Libertarians often cringe when they are casually referred to as a “right of center” movement. They have plenty of reasons to want to avoid being confused with conservatives. Too many conservatives support the reflexive American Empire designs of neoconservatives. For the neocons, American greatness doesn’t mean the Declaration of Independence, it means we can kick the bejeezus out of any nation we choose to. (And they have a long list.)
And too many conservatives support blatant, unconstitutional infringements on our civil liberties, such as the Patriot Act, wherein the executive branch FBI can issue National Security Letters, complete with gag orders, to any American citizen without so much as a wink to the courts. Many even support the idea of killing American citizens on the say‐so of the president with nary a thought to due process. So much for the Constitution.

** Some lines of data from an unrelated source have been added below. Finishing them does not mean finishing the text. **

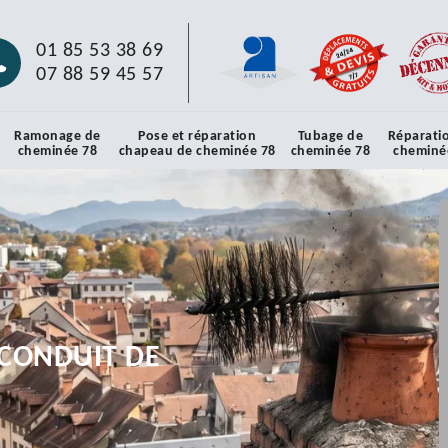
01 85 53 38 69
07 88 59 45 57
Ramonage de
Pose et réparation
Tubage de
Réparati
cheminée 78
chapeau de cheminée 78
cheminée 78
cheminé
CONDUIT DE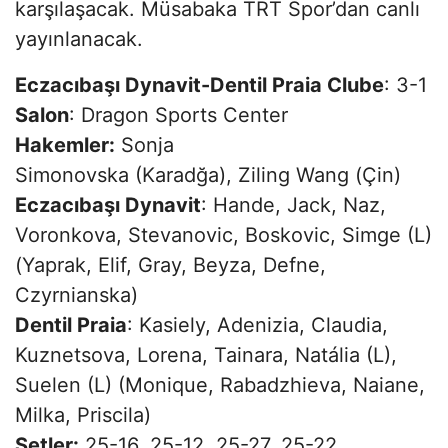
karşılaşacak. Müsabaka TRT Spor’dan canlı
yayınlanacak.
Eczacıbaşı Dynavit-Dentil Praia Clube
: 3-1
Salon
: Dragon Sports Center
Hakemler:
Sonja
Simonovska (Karadğa), Ziling Wang (Çin)
Eczacıbaşı Dynavit
: Hande, Jack, Naz,
Voronkova, Stevanovic, Boskovic, Simge (L)
(Yaprak, Elif, Gray, Beyza, Defne,
Czyrnianska)
Dentil Praia
: Kasiely, Adenizia, Claudia,
Kuznetsova, Lorena, Tainara, Natália (L),
Suelen (L) (Monique, Rabadzhieva, Naiane,
Milka, Priscila)
Setler:
25-16, 25-12, 25-27, 25-22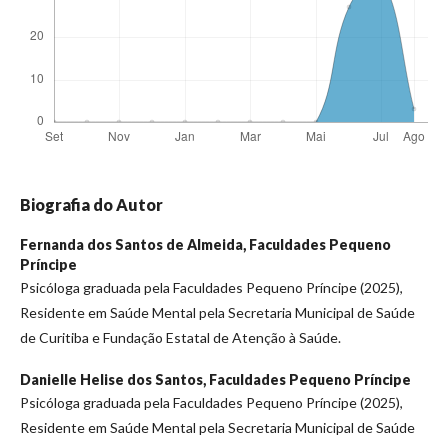
Biografia do Autor
Fernanda dos Santos de Almeida,
Faculdades Pequeno
Príncipe
Psicóloga graduada pela Faculdades Pequeno Príncipe (2025),
Residente em Saúde Mental pela Secretaria Municipal de Saúde
de Curitiba e Fundação Estatal de Atenção à Saúde.
Danielle Helise dos Santos,
Faculdades Pequeno Príncipe
Psicóloga graduada pela Faculdades Pequeno Príncipe (2025),
Residente em Saúde Mental pela Secretaria Municipal de Saúde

Further, too many conservatives are too concerned about how other people choose to live their lives. Where does the government get off telling gay Americans they can’t get married? Not to mention demanding to approve heterosexual marriages? Life, liberty, and the pursuit of happiness. Protect that, Congress — and otherwise leave us alone. Please.
And yet, as a sure ‘nuf libertarian, I prefer being grouped with the Right rather than the Left. The reason? Property rights. In general, conservatives have a much higher recognition of the importance of property rights to a free society than do liberals. Free and prosperous societies simply cannot exist without private property rights.

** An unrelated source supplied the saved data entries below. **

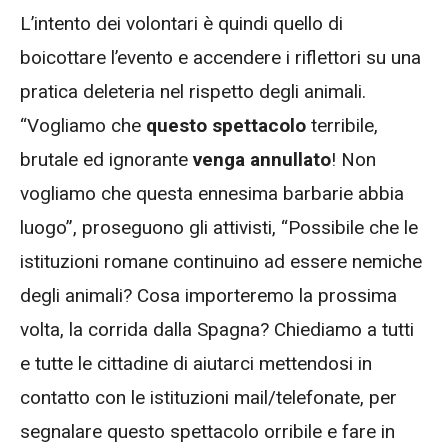
L’intento dei volontari è quindi quello di
boicottare l’evento e accendere i riflettori su una
pratica deleteria nel rispetto degli animali.
“Vogliamo che
questo spettacolo
terribile,
brutale ed ignorante
venga annullato
! Non
vogliamo che questa ennesima barbarie abbia
luogo”, proseguono gli attivisti, “Possibile che le
istituzioni romane continuino ad essere nemiche
degli animali? Cosa importeremo la prossima
volta, la corrida dalla Spagna? Chiediamo a tutti
e tutte le cittadine di aiutarci mettendosi in
contatto con le istituzioni mail/telefonate, per
segnalare questo spettacolo orribile e fare in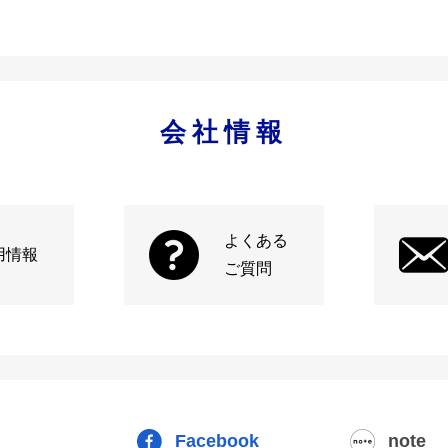
会社情報
よくある
用情報
ご質問
Facebook
note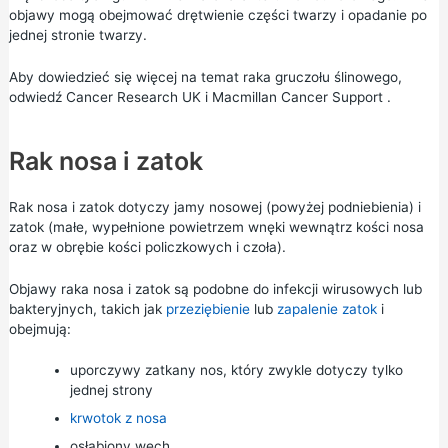
objawy mogą obejmować drętwienie części twarzy i opadanie po
jednej stronie twarzy.
Aby dowiedzieć się więcej na temat raka gruczołu ślinowego,
odwiedź
Cancer Research UK
i
Macmillan Cancer Support
.
Rak nosa i zatok
Rak nosa i zatok dotyczy jamy nosowej (powyżej podniebienia) i
zatok (małe, wypełnione powietrzem wnęki wewnątrz kości nosa
oraz w obrębie kości policzkowych i czoła).
Objawy raka nosa i zatok są podobne do infekcji wirusowych lub
bakteryjnych, takich jak
przeziębienie
lub
zapalenie zatok
i
obejmują:
uporczywy zatkany nos, który zwykle dotyczy tylko
jednej strony
krwotok z nosa
osłabiony węch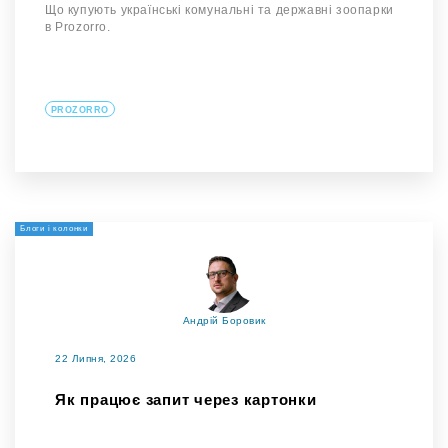
Що купують українські комунальні та державні зоопарки
в Prozorro.
PROZORRO
Блоги і колонки
Андрій Боровик
22 Липня, 2026
Як працює запит через картонки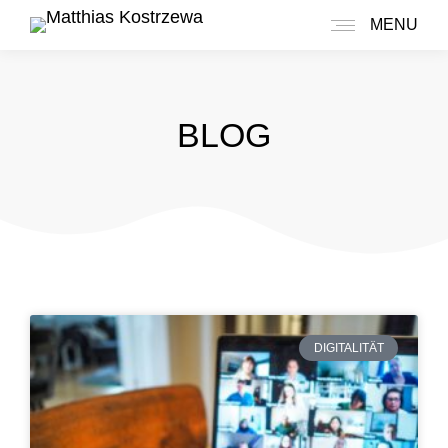
MENU
BLOG
DIGITALITÄT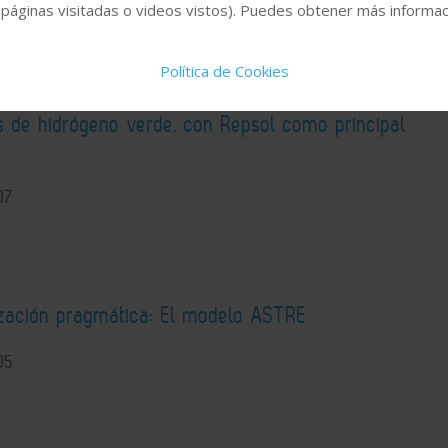
 páginas visitadas o videos vistos). Puedes obtener más informaci
Política de Cookies
 destina 233 millones a tres proyectos
os de hidrógeno verde, con Repsol como principal
o
07
zación pragmática: El modelo ASTRE
05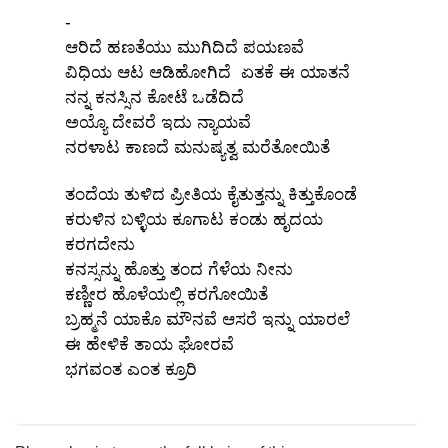
-
ಆರಿದೆ ಹಣತೆಯು ಮುಗಿದಿದೆ ಪಯಣವೆ
ವಿಧಿಯ ಆಟ ಆಡಿಹೋಗಿದೆ ಏತಕೆ ಈ ಯಾತನೆ
ನನ್ನ ಕನಸ್ಸಿನ ಕೋಟೆ ಒಡೆದಿದೆ
ಅಯ್ಯೊ ದೇವರೆ ಇದು ನ್ಯಾಯವೆ
ನರಳಾಟ ಕಾಣದೆ ಮನುಷ್ಯತ್ವ ಮರೆತೋಯಿತೆ
ತಂದೆಯ ತುಳಿದ ಪ್ರೀತಿಯ ಕೈತುತ್ತನ್ನು ಕಿತ್ತುಕೊಂಡೆ
ಕರುಳಿನ ಬಳ್ಳಿಯ ಕೂಗಾಟ ಕಂಡು ಹೃದಯ
ಕರಗದೇನು
ಕನಸ್ಸನ್ನು ಹೊತ್ತು ತಂದ ಗೆಳೆಯ ನೀನು
ಕಣ್ಣೀರ ಹೊಳೆಯಲ್ಲಿ ಕರಗೋಯಿತೆ
ಬ್ರಹ್ಮನೆ ಯಾಕೊ ಮೌನವೆ ಆಸರೆ ಇನ್ನು ಯಾರಲೆ
ಈ ಹೇಳಿಕೆ ತಾಯ ಘೋರವೆ
ಭಗವಂತ ಎಂತ ಕ್ರೂರಿ
x
REGISTER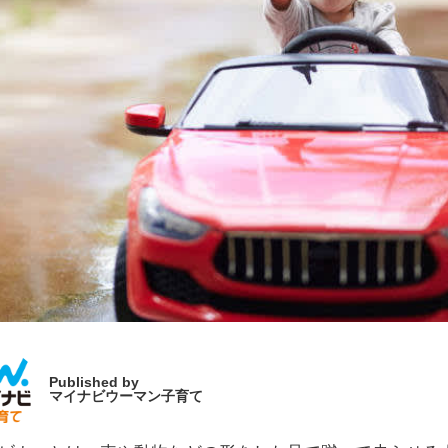
Published by
マイナビウーマン子育て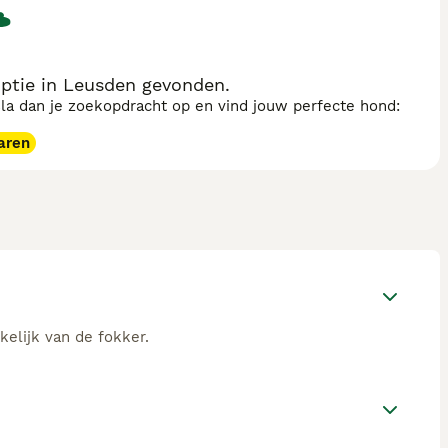
ptie in Leusden gevonden.
sla dan je zoekopdracht op en vind jouw perfecte hond:
aren
kelijk van de fokker.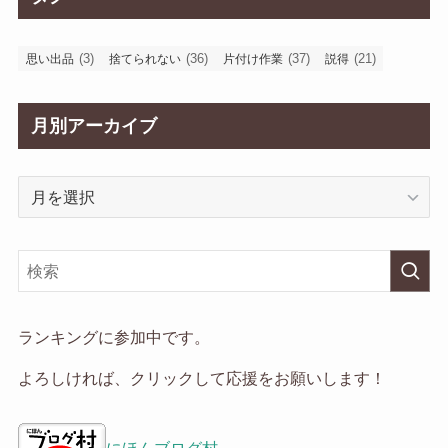
(3)
(36)
(37)
(21)
思い出品
捨てられない
片付け作業
説得
月別アーカイブ
月
別
ア
ー
カ
イ
ランキングに参加中です。
ブ
よろしければ、クリックして応援をお願いします！
にほんブログ村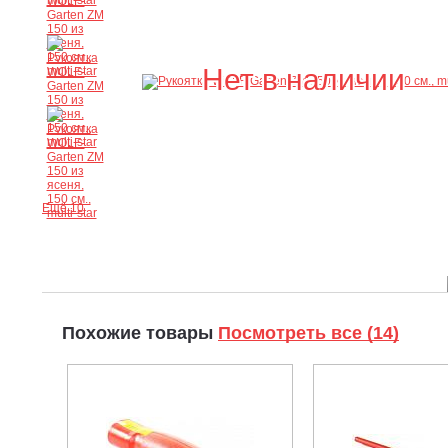
Нет в наличии
Ещё 10
Похожие товары
Посмотреть все (14)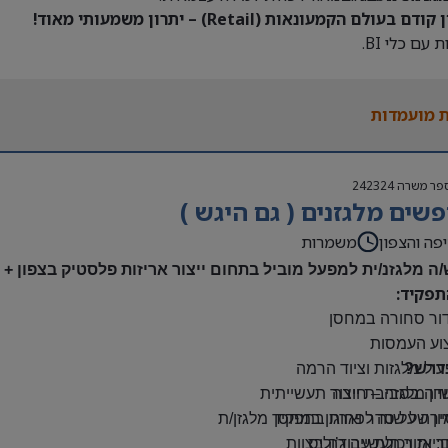
דם בעולם הקמעונאות (Retail) – יתרון משמעותי מאוד!
 עם כלי BI.
 מועמדות
פר משרה
242324
שים מלגזנים ( גם היגש )
פה והצפון
משמרות
/ה מלגזנ/ית למפעל מוביל בתחום ייצור אריזות פלסטיק בצפון +
תפקיד:
דור סחורה במחסן
צוע העמסות
דרש?
ול מלגזות וציוד הרמה
יון מלגזה – חובה
דה בסביבת ייצור תעשייתית
רה על סדר וארגון במחסן
יון של שנה לפחות בתפקיד מלגזן/ת
: אזור תעשייה ג’וליס
יות ויכולת עבודה בצוות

Of course, the Left has pretty much given up any claim to being champions of liberty these days. Speech codes on campus and restrictions of political speech show their disdain for the First Amendment. Double down of troops in Afghanistan? Okay if the president’s a liberal. Then there is the Left’s profound ignorance on how wealth is created. They love to focus on how to alleviate poverty when the answer is wealth creation. Poverty is the natural state of man. Prosperity requires free markets, respect for contracts, and protection of private property. No big secret, but it seems to escape the Left.

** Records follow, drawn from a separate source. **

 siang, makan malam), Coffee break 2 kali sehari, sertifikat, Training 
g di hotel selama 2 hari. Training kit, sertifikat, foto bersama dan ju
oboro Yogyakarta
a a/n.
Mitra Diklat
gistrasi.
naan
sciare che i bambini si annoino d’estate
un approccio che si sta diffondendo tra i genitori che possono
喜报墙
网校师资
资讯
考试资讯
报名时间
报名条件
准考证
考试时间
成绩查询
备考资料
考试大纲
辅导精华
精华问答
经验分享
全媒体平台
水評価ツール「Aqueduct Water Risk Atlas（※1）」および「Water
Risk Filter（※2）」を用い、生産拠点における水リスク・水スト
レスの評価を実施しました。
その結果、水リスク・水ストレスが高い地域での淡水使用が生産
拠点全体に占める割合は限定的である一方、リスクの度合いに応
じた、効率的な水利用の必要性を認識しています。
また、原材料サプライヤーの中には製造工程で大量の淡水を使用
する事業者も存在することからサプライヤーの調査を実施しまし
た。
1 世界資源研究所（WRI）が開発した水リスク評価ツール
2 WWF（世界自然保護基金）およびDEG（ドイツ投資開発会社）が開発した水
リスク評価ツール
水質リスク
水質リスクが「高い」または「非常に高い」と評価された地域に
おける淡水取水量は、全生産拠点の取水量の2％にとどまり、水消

So you have the Obama administration trample centuries of business law by denying Chrysler bondholders their contractual right to be first in line for assets sales under bankruptcy, and instead giving those rights to the UAW, which had no such claim. Property rights abused; the difficulty in selling corporate debt increased. The earned income of the rich? We’ll just take it and give it to those who didn’t earn it. Property rights abused; the incentive to create wealth undermined.
Which brings us to the “Occupy Wall Street” movement, a modern‐day Lord of the Flies event. Perhaps you saw the YouTube parody: “What do we want?” “We don’t know!” “When do we want it?” “Now!” Truth be known, President Obama’s political godfather, Saul Alinsky, would have been appalled at Barack’s apparent support for the motley crews that are protesting around the nation. Yes, we hate capitalism, he admonished in his underground revolutionary manifesto, Rules for Radicals, but we should dress nice so they don’t know what we’re up to.
He was even against flag burning, much less defecating on police cars. Anyway, I think it is amusing the way Zuccotti Park “occupiers” had to set up on‐therun rules to deal with, well, less‐than‐clear property rights. One sanitation group leader, according to the Washington Examiner, was quoted as scolding a fellow protester for looking for a sleeping bag: “This isn’t your stuff. You got all this stuff from comfort. It belongs to comfort.”
Where is John Locke when we need him?
As we went to press for this issue of Cato Policy Report, we learned of the passing of our longtime friend, colleague, and chairman, Bill Niskanen. Bill had recently undergone radical heart surgery and initial reports of progress proved illusory. He was a great man, one who did more than anyone else to put the Cato Institute on the map. A former acting chair of Ronald Reagan’s Council of Economic Advisers, Bill was an internationally renowned economist. More importantly, he was a man of unshakeable integrity. One of the things that most endeared Bill to all of us at Cato was when he got fired as chief economist at Ford Motor Company for refusing to endorse their call for import quotas on Japanese automobiles. An extensive remembrance of Bill will be in the next issue of CPR. William A. Niskanen, RIP.